This comes straight from a tipster (send in your tips here) who directed me to the site of Cotchett, Pitre & McCarthy. I reached out to CPM for additional information but as of the time of publication I had not heard back.
Cotchett, Pitre & McCarthy is continuing its investigation into fraudulent “debt counseling” and debt collections in the subprime credit industry. The suit, filed in U.S. District Court in Los Angeles by Cotchett, Pitre & McCarthy and co-counsel, named JP Morgan Chase & Co., Chase Manhattan Bank USA, Money Management International (MMI), also known as Consumer Credit Counseling Service (CCCS), and Money Management By Mail Inc.
The suit and investigation arise out of the relatively new sub-prime credit counseling industry. The industry was created by the nation’s leading creditors (including leading credit card companies) to use third party, allegedly non-profit “credit counseling” organizations, to secretly facilitate their collections from unsuspecting customers who were in financial distress and had turned to what they thought were non-profits for financial help.
The complaint alleges that Money Management International Inc. (MMI) and others advertised and promoted themselves as non-profit credit counseling organizations whose main purpose was to act on behalf of the consumer. These companies were in fact operating as agents of the consumers’ creditors, including Chase, according to the complaint.
These agencies claimed in their advertisements that they would “negotiate” on behalf of consumers with Chase and other credit card companies to whom consumers owed money — however, as alleged in the Complaint, there was no real “negotiation” — instead there were back room deals between the creditors and the “counseling” agencies designed to collect as much money as possible from unsuspecting consumers.
The complaint alleges:
- MMI and others were nothing more than debt collectors that, even according to Chase’s own documents, “partnered” with Chase to collect its accounts under the guise of “rescuing” consumers drowning in debt;
- The agencies, in reality, operated as for-profit organizations, distributing monthly payments they collected from consumers to Chase, while keeping a share for themselves — effectively a payment by Chase that was kept hidden from the consumers;
- and the agencies also failed to provide comprehensive financial counseling that communicated all options open to indebted consumers. For example, the agencies as a matter of practice failed to discuss bankruptcy as a viable option since that would cut off the flow of money to the creditors.
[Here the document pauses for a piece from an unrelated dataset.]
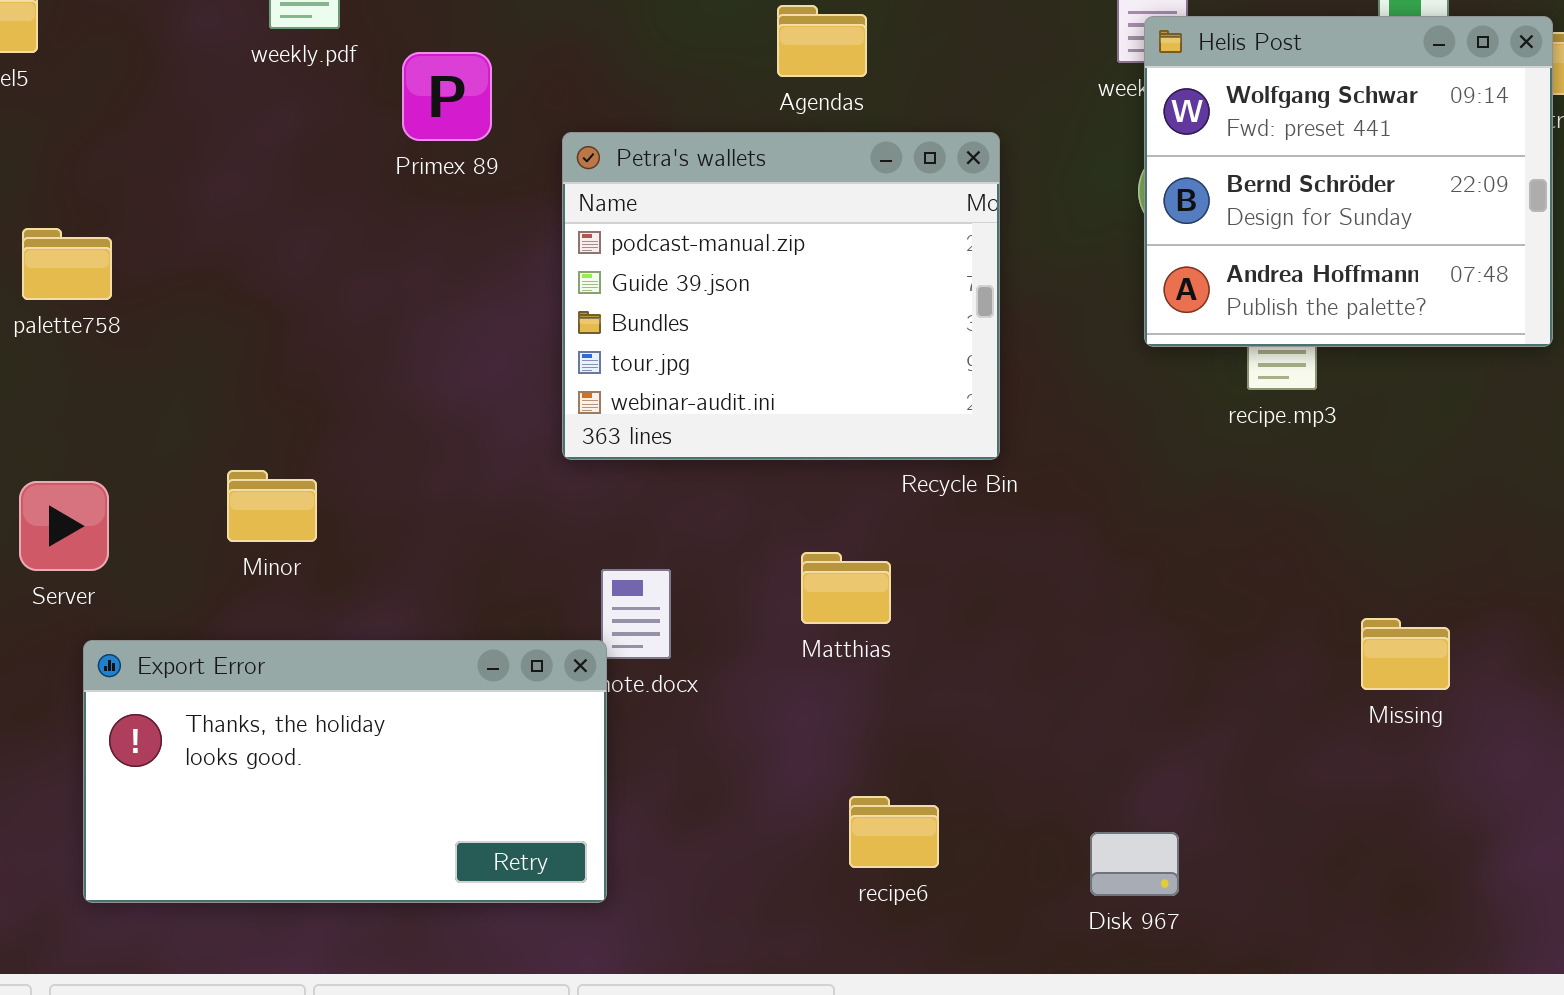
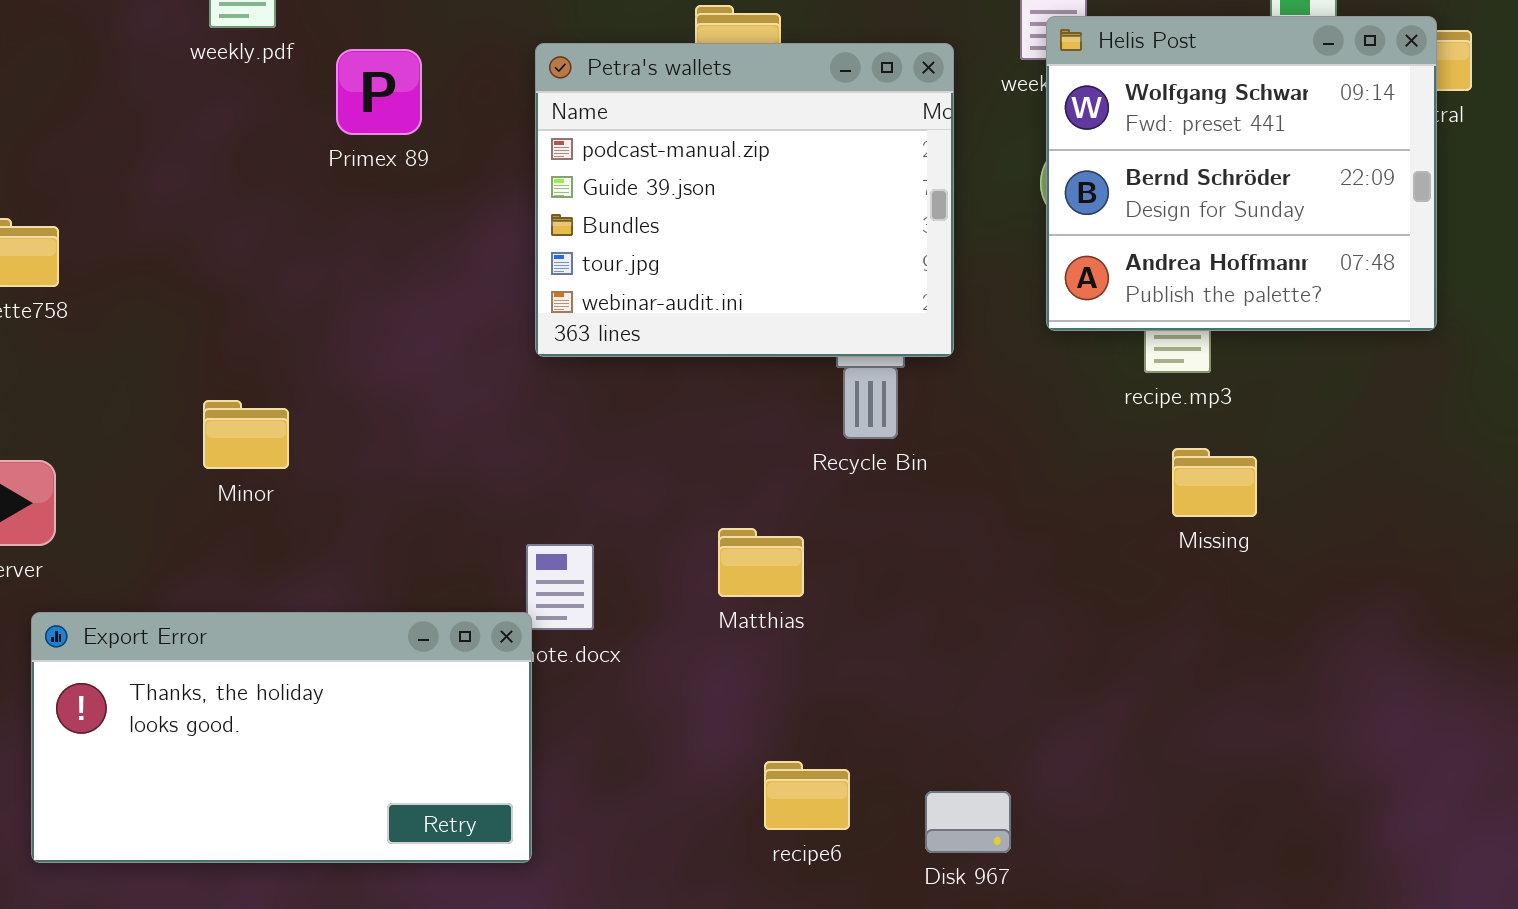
Petra's wallets: [562,132,1000,460] -> [535,43,954,357], moved
Minor: [227,470,317,542] -> [203,400,289,469], moved
Missing: [1361,618,1450,690] -> [1172,448,1257,517], moved
Disk 967: [1090,832,1179,896] -> [925,791,1011,853], moved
The lawsuit seeks to recover monies wrongfully obtained from consumers (including Chase credit card holders) who were indebted to Chase and/or who contracted for credit repair and debt management plan services from MMI or credit counseling agencies that MMI has taken over. If you feel you have been victimized by subprime credit “counseling,” please contact us at TAKE ACTION to explore your legal rights.
In addition to the current litigation against MMI, Cotchett, Pitre & McCarthy is investigating claims on behalf of consumers who received credit counseling services from the following credit “counselors”:
American Financial Solutions
American Consumer Credit Counseling
Care One Credit Counseling
Consolidated Credit Counseling Services
Family Credit Counseling
Genus Credit Management
InCharge Debt Solutions
Lighthouse Credit Foundation
Take Charge America
Zero Balance Debt Management – Source
While some may view this as yet another frivolous suit and a shakedown, the suit does expose or draw attention to some problematic fundamentals of credit counseling:
- There is no real negotiation.
- Creditors dictate the terms.
- The services are primarily compensated for by the creditor which, no matter how much they may claim, does bastardize the fiduciary role of the agency.
- And there may not be adequate disclosure of the alternatives in each consumers situation including bankruptcy, and yes, debt settlement.
This complaint goes back to 2007 but it continues and the roping in of additional agencies is new.
Since Money Management International had taken on clients of Ameridebt, it appears the connection into this case is because of the actions of Ameridebt and in fact the exhibits in this case revel much more about Ameridebt than even I had known before. – Source, Source, Source.
The original complaint reads like a history of the credit counseling industry. You can read the amended complaint here.
Apparently MMI is Settling This Case
I previously wrote about Money Management International intending to settle this case to get out from under it. It is said that MMI is going to settle for $6.5 Million as reported here.
Chase Pay For Performance Credit Counseling
It’s nice to see this 2003 letter from Chase Bank finally reach the light of day. This letter and the policy of Chase was one of the primary reasons I spoke out about the credit counseling industry while in the middle of the credit counseling industry, essentially cutting my own throat.
At the time I felt Chase, and to be fair, others, had gone too far in connecting credit counseling compensation with collection performance and not allowing the agencies to shine as good guys based on the overall work they did, even if that work did not result in a measurement desired by the collection department.
From this case is this letter in the exhibits.
While the letter is difficult to read it does lay out that credit counseling agency funding was seemingly now most dependent on how much money they collected from consumers and agencies were ranked and rewarded by their level of collection performance and consumers completing the DMP. The reward to the credit counseling agency was for consumers that “successfully complete the program.”